Perhaps the most difficult part of conducting these keyword searches is deciding at an often preliminary stage of a lawsuit what keywords to use. The same court has suggested that, to avoid later accusations that the wrong keywords were used, counsel for the company should consider consulting with opposing counsel to develop appropriate search terms. While that approach may be unnecessarily generous, it nevertheless is desirable for the company to use broad search terms that can later be narrowed if and when more targeted searches of the resulting database are conducted.

Preserve Backup Tapes.

The duty to implement a litigation hold may include a duty to preserve some portion of the company’s computer backup tapes. The extent to which backup tapes must be preserved depends on the nature of the company’s computer system and the manner in which information is written to the tapes. The threshold question is whether the tapes are maintained only for disaster recovery purposes with data for any particular user essentially impossible to identify, or whether the tapes actively are used for data retrieval with data for particular users capable of identification and segregation.

If the company’s backup system does not allow it to identify where data for particular users resides, then the company may continue to recycle tapes on its normal schedule notwithstanding the litigation hold. If data for particular users can be identified on the tapes, the company has a duty to preserve tapes containing data for those users who are likely to have information that is discoverable in the lawsuit.

Once the universe of relevant backup tapes has been identified, it also is necessary for the company to physically put them in a place that will eliminate the possibility that they will be lost or accidentally re-used. This means that the tapes should be taken out of their normal storage facility and put in a secure location or, if absolutely necessary, put in a separate portion of the normal facility and clearly labeled. The latter option is less desirable because as long as the tapes remain in their normal location there always is a risk that they accidentally will be re-used.

Segregate Documents.

To ensure that key employees don’t inadvertently delete active electronic records that may be relevant to the dispute, they should be instructed to preserve active electronic records in a separate or “segregated” electronic file. This means, for example, that emails on subjects that potentially are relevant to the dispute at issue should be saved in a separate electronic folder, and that word processing or other non-email electronic documents should be saved in some type of electronic subject matter folder that reduces or eliminates the likelihood that they accidentally will be deleted.
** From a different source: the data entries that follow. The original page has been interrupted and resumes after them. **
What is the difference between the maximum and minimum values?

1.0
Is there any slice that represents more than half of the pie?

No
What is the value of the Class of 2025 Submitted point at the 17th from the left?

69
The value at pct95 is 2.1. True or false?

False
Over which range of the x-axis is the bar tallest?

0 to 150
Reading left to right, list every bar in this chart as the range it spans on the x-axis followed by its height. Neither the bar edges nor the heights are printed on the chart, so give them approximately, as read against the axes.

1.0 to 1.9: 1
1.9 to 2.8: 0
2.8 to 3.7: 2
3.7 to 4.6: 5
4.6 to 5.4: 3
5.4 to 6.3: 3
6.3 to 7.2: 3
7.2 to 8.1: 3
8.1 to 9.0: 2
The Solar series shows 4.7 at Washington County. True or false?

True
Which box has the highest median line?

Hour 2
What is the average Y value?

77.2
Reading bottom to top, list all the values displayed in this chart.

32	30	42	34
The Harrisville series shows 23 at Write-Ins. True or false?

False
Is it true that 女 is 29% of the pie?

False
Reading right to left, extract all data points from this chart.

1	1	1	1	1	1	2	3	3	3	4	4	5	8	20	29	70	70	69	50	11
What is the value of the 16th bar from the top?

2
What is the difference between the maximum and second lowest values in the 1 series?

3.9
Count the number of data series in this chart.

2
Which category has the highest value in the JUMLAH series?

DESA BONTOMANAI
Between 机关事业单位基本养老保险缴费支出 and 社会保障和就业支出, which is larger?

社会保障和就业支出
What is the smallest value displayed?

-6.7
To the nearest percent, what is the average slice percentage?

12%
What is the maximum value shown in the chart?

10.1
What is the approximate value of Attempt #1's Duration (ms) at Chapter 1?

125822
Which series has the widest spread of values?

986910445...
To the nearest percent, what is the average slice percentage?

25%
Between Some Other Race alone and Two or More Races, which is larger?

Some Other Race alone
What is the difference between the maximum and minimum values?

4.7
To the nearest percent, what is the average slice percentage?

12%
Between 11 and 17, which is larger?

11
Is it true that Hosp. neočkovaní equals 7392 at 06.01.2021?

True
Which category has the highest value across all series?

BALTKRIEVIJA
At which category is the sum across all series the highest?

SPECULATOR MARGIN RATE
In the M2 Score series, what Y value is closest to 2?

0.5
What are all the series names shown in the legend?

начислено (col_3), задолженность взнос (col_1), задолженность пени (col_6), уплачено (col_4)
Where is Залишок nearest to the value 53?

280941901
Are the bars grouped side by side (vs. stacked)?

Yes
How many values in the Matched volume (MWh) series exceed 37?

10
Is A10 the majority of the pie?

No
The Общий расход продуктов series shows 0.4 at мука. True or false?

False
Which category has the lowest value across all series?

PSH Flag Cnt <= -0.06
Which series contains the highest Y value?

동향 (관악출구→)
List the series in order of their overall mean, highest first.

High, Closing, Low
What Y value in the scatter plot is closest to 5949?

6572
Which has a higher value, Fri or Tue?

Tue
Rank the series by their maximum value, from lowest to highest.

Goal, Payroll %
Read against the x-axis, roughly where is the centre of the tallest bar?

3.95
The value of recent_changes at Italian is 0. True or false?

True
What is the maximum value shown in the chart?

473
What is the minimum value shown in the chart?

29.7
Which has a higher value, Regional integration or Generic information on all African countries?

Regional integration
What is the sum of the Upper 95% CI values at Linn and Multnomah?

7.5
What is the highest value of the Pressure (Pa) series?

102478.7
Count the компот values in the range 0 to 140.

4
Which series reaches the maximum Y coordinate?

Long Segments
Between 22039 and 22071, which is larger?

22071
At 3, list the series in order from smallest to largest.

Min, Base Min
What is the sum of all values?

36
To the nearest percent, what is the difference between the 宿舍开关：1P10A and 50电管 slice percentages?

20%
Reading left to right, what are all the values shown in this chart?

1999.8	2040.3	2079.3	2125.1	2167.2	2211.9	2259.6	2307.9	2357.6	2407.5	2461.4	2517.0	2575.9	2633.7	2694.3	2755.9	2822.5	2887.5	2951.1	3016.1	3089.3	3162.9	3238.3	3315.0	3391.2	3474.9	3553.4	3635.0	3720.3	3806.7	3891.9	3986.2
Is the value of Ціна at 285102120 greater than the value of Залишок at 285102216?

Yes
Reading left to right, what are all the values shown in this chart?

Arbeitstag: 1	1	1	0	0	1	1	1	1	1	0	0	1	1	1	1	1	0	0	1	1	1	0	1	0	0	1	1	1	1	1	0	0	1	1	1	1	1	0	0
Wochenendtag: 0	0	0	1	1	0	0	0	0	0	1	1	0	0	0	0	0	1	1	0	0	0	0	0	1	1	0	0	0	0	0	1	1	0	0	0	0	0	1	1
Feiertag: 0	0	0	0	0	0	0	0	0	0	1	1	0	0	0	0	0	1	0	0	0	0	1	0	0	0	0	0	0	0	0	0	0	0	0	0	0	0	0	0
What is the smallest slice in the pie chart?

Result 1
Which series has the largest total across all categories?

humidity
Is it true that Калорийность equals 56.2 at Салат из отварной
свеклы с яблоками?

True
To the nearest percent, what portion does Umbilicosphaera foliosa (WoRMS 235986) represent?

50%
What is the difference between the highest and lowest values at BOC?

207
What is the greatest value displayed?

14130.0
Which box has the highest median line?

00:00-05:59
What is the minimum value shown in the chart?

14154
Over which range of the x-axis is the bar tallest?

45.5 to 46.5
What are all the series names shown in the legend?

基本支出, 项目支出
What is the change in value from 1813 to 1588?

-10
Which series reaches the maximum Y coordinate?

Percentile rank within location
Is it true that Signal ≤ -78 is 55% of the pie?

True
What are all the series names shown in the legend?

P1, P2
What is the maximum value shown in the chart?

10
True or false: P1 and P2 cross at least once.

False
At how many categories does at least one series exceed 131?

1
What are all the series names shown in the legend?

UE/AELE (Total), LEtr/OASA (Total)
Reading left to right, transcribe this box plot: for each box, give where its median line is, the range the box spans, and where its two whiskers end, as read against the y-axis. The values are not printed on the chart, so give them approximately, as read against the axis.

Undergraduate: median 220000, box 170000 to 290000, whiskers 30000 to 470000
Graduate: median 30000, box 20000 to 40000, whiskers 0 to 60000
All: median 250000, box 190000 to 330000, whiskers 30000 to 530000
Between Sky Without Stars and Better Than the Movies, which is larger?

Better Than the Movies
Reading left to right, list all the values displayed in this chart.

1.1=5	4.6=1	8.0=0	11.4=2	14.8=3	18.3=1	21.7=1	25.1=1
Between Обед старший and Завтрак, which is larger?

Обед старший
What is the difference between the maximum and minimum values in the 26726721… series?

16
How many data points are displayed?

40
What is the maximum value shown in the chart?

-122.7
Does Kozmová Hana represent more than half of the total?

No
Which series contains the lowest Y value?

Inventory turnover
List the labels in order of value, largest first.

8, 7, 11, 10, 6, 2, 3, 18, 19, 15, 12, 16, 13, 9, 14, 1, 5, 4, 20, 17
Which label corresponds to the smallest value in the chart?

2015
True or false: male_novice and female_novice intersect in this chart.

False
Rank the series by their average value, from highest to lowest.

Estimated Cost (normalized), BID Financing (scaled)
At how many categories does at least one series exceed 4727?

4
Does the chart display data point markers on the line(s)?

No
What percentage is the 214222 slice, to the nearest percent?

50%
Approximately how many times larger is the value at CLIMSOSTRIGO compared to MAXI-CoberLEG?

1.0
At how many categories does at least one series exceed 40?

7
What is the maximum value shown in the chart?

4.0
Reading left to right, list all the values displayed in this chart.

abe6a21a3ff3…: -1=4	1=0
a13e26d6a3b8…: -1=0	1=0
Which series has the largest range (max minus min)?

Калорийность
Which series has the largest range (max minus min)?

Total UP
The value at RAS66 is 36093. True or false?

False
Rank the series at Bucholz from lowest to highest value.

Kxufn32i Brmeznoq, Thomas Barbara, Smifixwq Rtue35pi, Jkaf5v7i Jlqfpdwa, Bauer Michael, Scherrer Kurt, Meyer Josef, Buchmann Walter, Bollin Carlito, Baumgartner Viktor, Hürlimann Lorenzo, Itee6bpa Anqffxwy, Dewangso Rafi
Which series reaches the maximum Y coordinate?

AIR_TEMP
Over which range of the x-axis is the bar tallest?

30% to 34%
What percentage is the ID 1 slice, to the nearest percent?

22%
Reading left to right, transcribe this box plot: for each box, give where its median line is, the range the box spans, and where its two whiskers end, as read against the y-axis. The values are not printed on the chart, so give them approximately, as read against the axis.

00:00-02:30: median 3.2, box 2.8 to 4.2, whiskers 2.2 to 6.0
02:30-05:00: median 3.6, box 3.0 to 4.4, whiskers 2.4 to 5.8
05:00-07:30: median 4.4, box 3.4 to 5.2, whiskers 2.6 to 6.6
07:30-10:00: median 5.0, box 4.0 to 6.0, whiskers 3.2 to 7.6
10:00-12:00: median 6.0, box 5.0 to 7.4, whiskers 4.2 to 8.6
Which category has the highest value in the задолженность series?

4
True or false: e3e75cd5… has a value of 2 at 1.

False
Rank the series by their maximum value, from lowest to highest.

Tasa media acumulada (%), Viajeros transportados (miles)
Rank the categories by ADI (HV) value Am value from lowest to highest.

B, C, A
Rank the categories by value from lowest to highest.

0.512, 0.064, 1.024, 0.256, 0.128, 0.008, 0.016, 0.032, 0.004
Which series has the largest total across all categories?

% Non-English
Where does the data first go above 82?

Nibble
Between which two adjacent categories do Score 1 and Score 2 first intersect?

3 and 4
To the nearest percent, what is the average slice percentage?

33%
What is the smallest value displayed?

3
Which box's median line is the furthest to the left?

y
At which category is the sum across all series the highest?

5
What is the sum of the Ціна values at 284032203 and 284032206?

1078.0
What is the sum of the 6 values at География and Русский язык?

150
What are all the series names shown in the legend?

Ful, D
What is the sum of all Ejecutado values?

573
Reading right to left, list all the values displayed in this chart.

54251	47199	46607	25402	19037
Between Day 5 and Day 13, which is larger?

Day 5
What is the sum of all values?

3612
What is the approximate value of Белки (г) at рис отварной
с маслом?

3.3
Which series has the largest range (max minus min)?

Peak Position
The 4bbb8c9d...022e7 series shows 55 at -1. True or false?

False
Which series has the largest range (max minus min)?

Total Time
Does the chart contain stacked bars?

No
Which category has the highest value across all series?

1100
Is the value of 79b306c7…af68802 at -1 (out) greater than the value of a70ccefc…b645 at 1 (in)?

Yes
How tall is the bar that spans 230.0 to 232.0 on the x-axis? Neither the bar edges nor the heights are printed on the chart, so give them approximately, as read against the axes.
Mirror The Computer System.

In addition to preserving existing backup tapes as discussed above, a company would be well-advised—when litigation reasonably becomes anticipated—to mirror its computer system to create and preserve an image of data on the system at that particular point in time. This requirement reflects the fact that data may have been added to, or altered on, the computer system since the last backup tape was taken out of service by the company and that, in order to preserve the universe of potentially relevant electronic materials, it is necessary to have a snapshot of the system at the time that litigation reasonably becomes anticipated.

Without question, the federal court system has been slow to consider how breakthroughs in electronic records retention have affected discovery in civil cases. But courts are now coming to grips with the technology revolution and are holding companies to national standards—like those described above—that are developing and that, from this point on, are likely to govern a company’s duty to preserve and produce electronic records.

The column solely reflects the views of its author, and should not be regarded as legal advice. It is for general information and discussion only, and is not a full analysis of the matters presented.